Consider the daily prices of XYZ, as in Exercise 3.19, and assume the same location-scale \(t\) distribution for the returns.

Generate 1,000 random sequences of 253 daily prices of XYZ, each starting at \(\$ 100\).

Before answering any of the following questions, read all questions so as to accumulate the appropriate quantities to answer these questions.

(a) Plot the first 5 sequences as time series on the same graph.

(b) Compute the mean and sample standard deviation of the prices at the end of the period.

(c) Suppose you owned a call option for XYZ at 103 for 251 days out on the beginning date in this scenario.

What percentage of the time would your option have been in the money on the date of expiration?

(d) What is the fair value of a European call option for XYZ at 103 for 251 days out on the beginning date in this scenario if the risk-free interest rate is \(1 \%\) ?

Compare this with the results of the binomial tree model used in Exercise 3.6d. How do you account for any differences?

(e) Consider again the question in Exercise 3.20d except now assume that the \(t\) distribution has 3 degrees of freedom and a scale of 0.010 . That is, suppose that the price of stock XYZ is \(\$ 100\), and that the daily log returns follow a location-scale \(t\) distribution with mean 0 , scale 0.010 , and degrees of freedom 3 , and assume that the daily \(\log\) returns are sequentially independent.

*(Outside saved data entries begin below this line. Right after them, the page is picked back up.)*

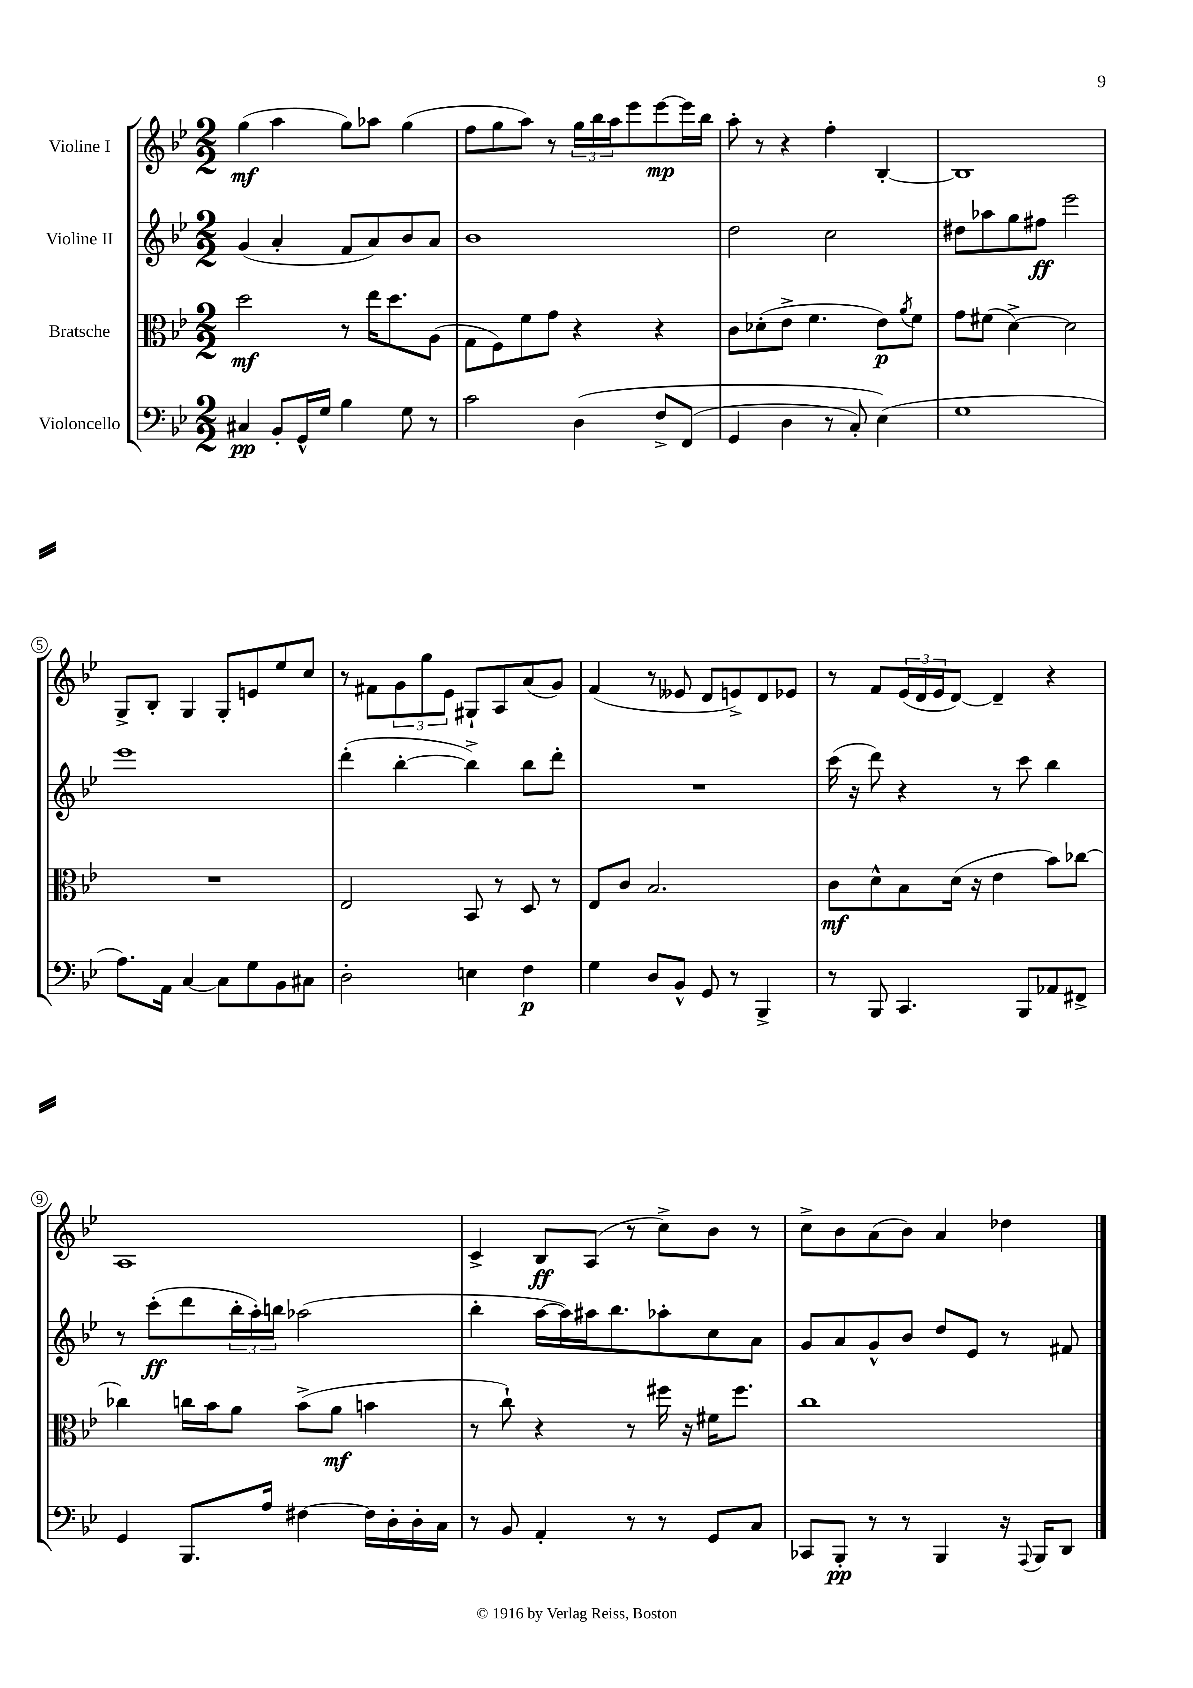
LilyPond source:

<<
\new StaffGroup <<
\new Staff = "s0" \with { instrumentName = "Violine I" } {
    \clef treble \key bes \major \numericTimeSignature \time 2/2
    g''4\mf( a''4 g''8) aes''8 g''4( |
    f''8 g''8 a''8) r8 \tuplet 3/2 { g''16 bes''16 a''16 } ees'''8 ees'''8~\mp ees'''16 bes''16 |
    a''8-. r8 r4 f''4-. bes4~-. |
    bes1 |
    g8-> bes8-. g4 g8-. e'8 ees''8 c''8 |
    r8 fis'8 \tuplet 3/2 { g'8 g''8 ees'8 } gis8-! a8 a'8( g'8) |
    f'4( r8 eeses'8 d'8 e'8->) d'8 ees'8 |
    r8 f'8 \tuplet 3/2 { ees'16( d'16 ees'16 } d'8~) d'4-- r4 |
    a1 |
    c'4-> bes8\ff a8( r8 c''8->) bes'8 r8 |
    c''8-> bes'8 a'8( bes'8) a'4 des''4 \bar "|." |
}
\new Staff = "s1" \with { instrumentName = "Violine II" } {
    \clef treble \key bes \major \numericTimeSignature \time 2/2
    g'4( a'4-. f'8 a'8) bes'8 a'8 |
    bes'1 |
    d''2 c''2 |
    dis''8 aes''8 g''8 fis''8\ff ees'''2 |
    ees'''1 |
    d'''4-.( bes''4~-. bes''4->) bes''8 d'''8-. |
    R1 |
    c'''16( r16 d'''8) r4 r8 c'''8 bes''4 |
    r8 c'''8-.\ff( d'''8 \tuplet 3/2 { bes''16-. a''16-.) b''16 } aes''2( |
    bes''4-. a''16~ a''16) ais''16 bes''8. aes''8-. c''8 a'8 |
    g'8 a'8 g'8-^ bes'8 d''8 ees'8 r8 fis'8 \bar "|." |
}
\new Staff = "s2" \with { instrumentName = "Bratsche" } {
    \clef alto \key bes \major \numericTimeSignature \time 2/2
    d''2\mf r8 ees''16 d''8. a8( |
    g8 f8) f'8 g'8 r4 r4 |
    c'8 des'8-.( ees'8-> f'4. ees'8\p) \acciaccatura { a'8 } f'8 |
    g'8 fis'8( d'4~->) d'2 |
    R1 |
    ees2 bes,8 r8 d8 r8 |
    ees8 c'8 bes2. |
    c'8\mf d'8-^ bes8 d'16( r16 ees'4 bes'8) ces''8~ |
    ces''4 c''16 bes'16 a'8 bes'8->( a'8\mf b'4 |
    r8 c''8-!) r4 r8 fis''16 r16 fis'16 fis''8. |
    c''1 \bar "|." |
}
\new Staff = "s3" \with { instrumentName = "Violoncello" } {
    \clef bass \key bes \major \numericTimeSignature \time 2/2
    cis4\pp bes,8-. g,16-^ g16 bes4 g8 r8 |
    c'2 d4\( f8-> f,8( |
    g,4 d4 r8 c8-.) ees4(\) |
    g1 |
    a8.) a,16 c4~ c8 g8 bes,8 cis8 |
    d2-. e4 f4\p |
    g4 d8 bes,8-^ g,8 r8 bes,,4-> |
    r8 bes,,8 c,4. bes,,8 aes,8 fis,8-> |
    g,4 bes,,8. a16 fis4~ fis16 d16-. d16-. c16 |
    r8 bes,8 a,4-. r8 r8 g,8 c8 |
    ces,8 bes,,8-.\pp r8 r8 bes,,4 r16 \appoggiatura { a,,8 } bes,,16 d,8 \bar "|." |
}
>>
>>
\layout { \context { \Score \override BarNumber.stencil = #(make-stencil-circler 0.1 0.3 ly:text-interface::print) } }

Using the Monte Carlo procedure as before, what is the fair value of a call option for XYZ at 103 for 251 days out on the beginning date in this scenario if the risk-free interest rate is \(1 \%\) ?

Data From Exercise 3.19:

Suppose the price of stock XYZ is \(\$ 100\). Suppose that the daily \(\log\) returns follow a location-scale t distribution with mean 0 , scale 0.002, and degrees of freedom 6 . Assume that the daily log returns are sequentially independent. (A large assumption!)

(a) Generate a random sequence of 253 daily log returns of XYZ. (This is approximately a year of trading days.)

Plot a histogram of the returns.

What is the standard deviation of the distribution of the daily log returns?

What is the observed standard deviation of your sample?

What is the statistical volatility of XYZ?

Data From Exercise 3.6d:

(d) What is the fair value of a European call option for XYZ at 103 for 251 days out on the beginning date in this scenario?